Exercise goal:
Show every line of the data below that contains the string "separated", where case counts.

Data shown:
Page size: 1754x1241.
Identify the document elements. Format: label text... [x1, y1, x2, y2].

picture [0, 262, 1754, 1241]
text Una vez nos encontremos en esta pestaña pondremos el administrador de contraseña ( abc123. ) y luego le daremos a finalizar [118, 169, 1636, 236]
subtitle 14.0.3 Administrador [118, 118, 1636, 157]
--
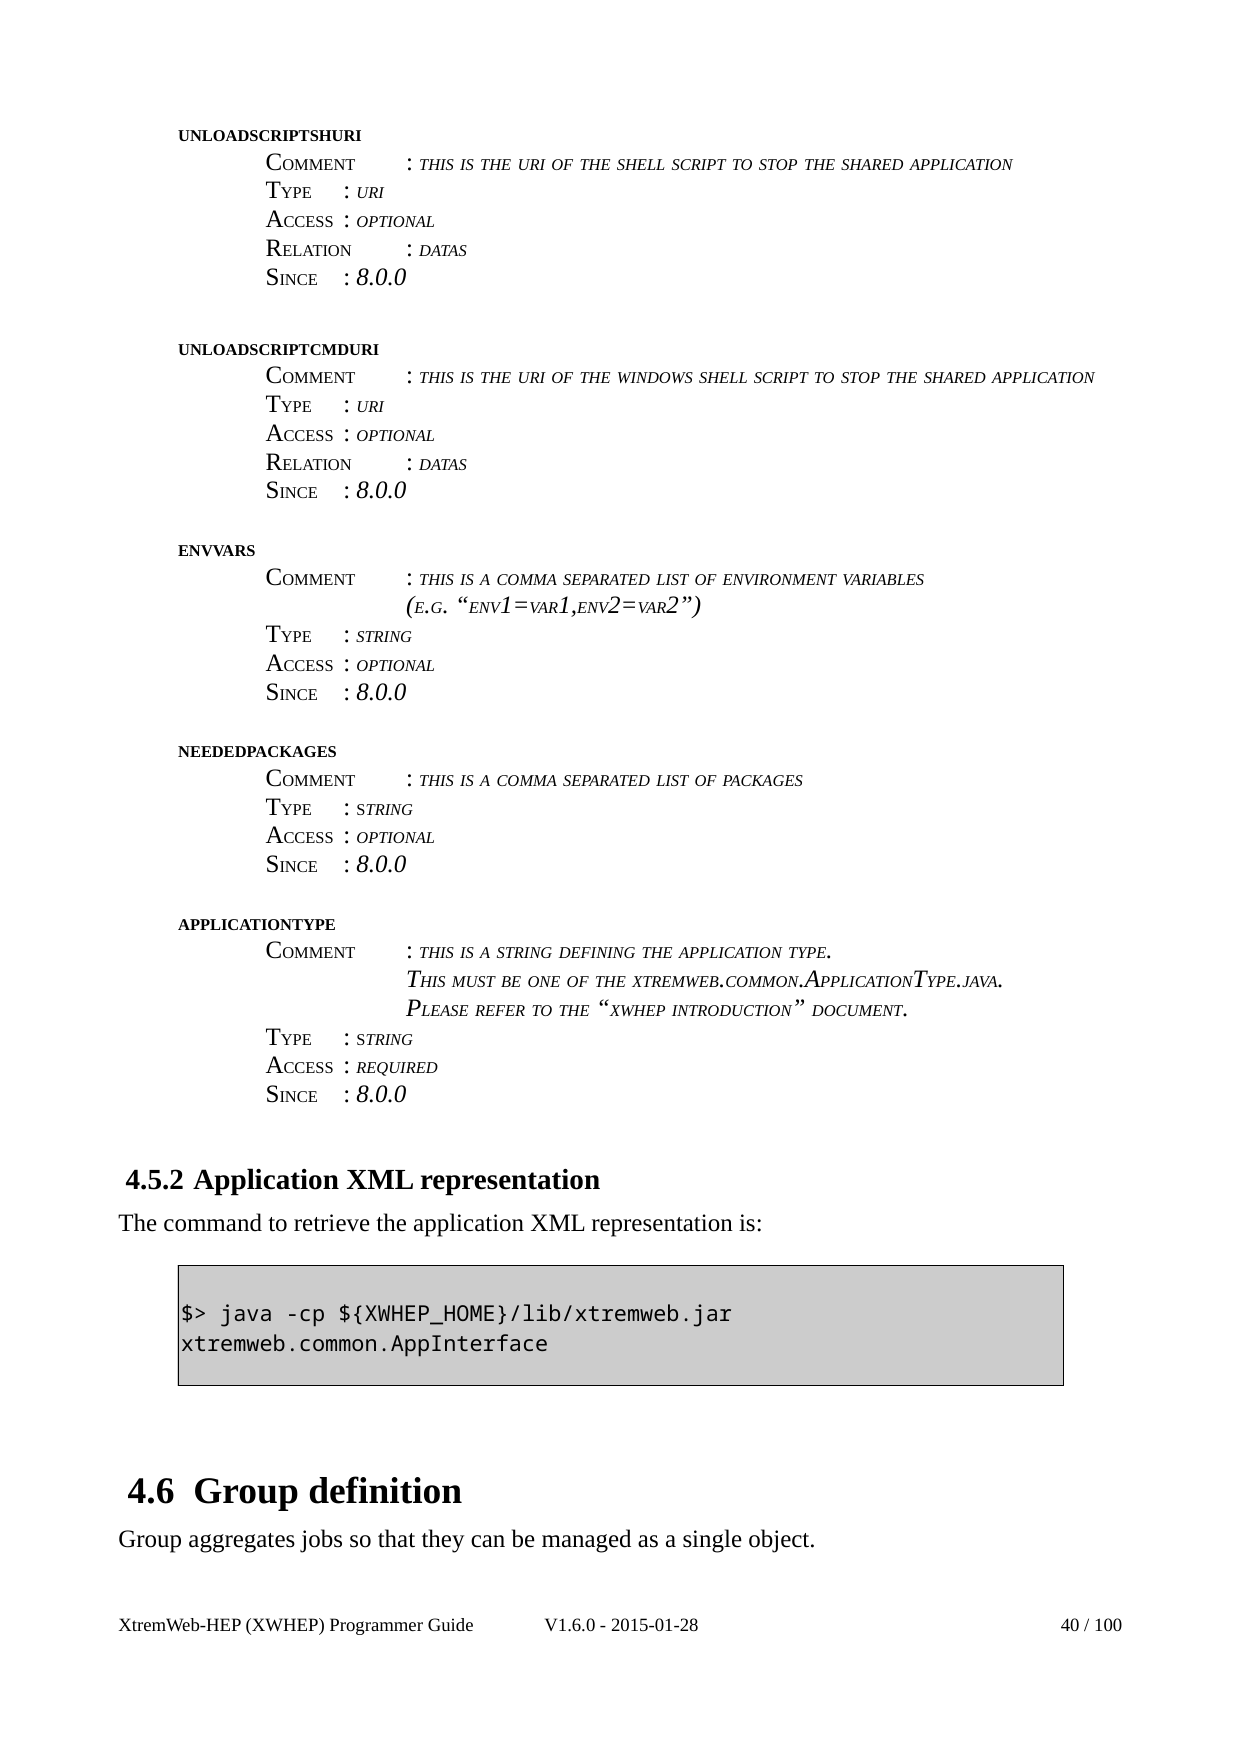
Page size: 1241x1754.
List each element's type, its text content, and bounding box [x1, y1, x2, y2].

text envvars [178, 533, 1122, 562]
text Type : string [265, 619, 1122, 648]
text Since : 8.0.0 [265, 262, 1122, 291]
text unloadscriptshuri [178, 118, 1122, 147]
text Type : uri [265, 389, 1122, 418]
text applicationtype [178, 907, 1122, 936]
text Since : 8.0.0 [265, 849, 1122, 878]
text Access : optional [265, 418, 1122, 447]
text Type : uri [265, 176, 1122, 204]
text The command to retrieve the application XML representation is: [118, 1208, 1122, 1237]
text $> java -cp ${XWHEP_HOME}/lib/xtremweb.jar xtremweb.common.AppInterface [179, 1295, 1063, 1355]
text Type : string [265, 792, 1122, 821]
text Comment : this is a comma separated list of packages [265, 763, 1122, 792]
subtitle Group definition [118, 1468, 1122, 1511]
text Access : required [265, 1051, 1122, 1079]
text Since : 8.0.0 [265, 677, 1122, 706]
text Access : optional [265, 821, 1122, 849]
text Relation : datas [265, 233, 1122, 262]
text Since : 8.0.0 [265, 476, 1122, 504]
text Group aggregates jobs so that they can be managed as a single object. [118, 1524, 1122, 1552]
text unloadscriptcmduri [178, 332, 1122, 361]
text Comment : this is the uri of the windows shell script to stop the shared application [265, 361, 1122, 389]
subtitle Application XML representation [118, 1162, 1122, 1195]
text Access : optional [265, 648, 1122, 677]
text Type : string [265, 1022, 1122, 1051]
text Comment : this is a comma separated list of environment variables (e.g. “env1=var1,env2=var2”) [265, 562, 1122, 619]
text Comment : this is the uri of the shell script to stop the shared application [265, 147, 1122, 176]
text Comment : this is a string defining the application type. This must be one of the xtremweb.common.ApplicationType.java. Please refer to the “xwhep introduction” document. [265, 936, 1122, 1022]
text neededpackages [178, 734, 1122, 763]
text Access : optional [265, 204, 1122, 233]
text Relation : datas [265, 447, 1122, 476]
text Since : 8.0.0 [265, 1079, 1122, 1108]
==
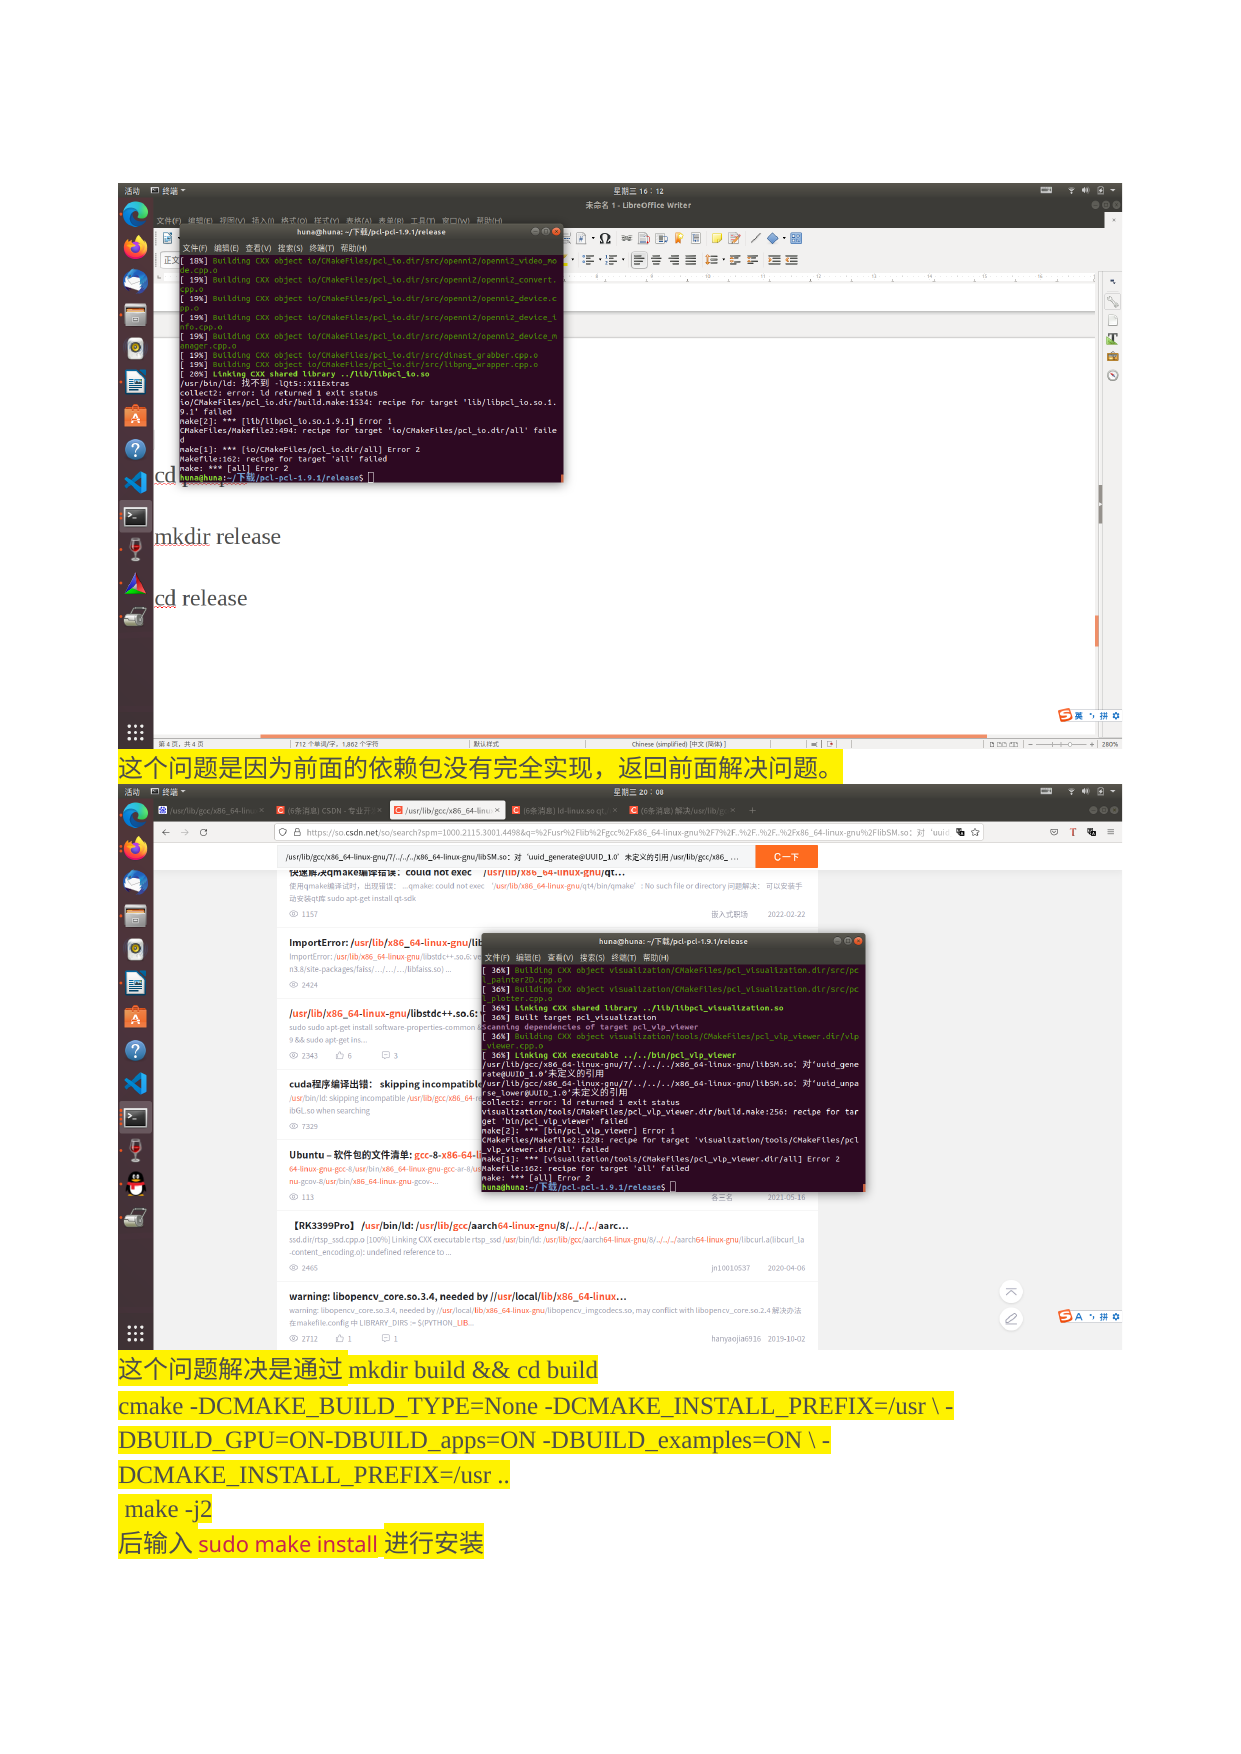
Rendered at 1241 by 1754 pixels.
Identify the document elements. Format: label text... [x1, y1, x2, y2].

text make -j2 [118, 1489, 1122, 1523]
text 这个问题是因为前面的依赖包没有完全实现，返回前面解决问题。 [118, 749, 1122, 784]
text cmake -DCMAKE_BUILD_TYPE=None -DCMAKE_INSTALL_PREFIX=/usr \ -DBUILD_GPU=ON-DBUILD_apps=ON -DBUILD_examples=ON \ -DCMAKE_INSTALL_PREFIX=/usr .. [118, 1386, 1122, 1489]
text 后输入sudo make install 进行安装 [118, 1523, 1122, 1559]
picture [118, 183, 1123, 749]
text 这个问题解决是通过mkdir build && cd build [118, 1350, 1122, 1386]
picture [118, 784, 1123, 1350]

Output of the task:
text Comment : this is a comma separated list of packages [265, 763, 1122, 792]
text Comment : this is a comma separated list of environment variables (e.g. “env1=var1,env2=var2”) [265, 562, 1122, 619]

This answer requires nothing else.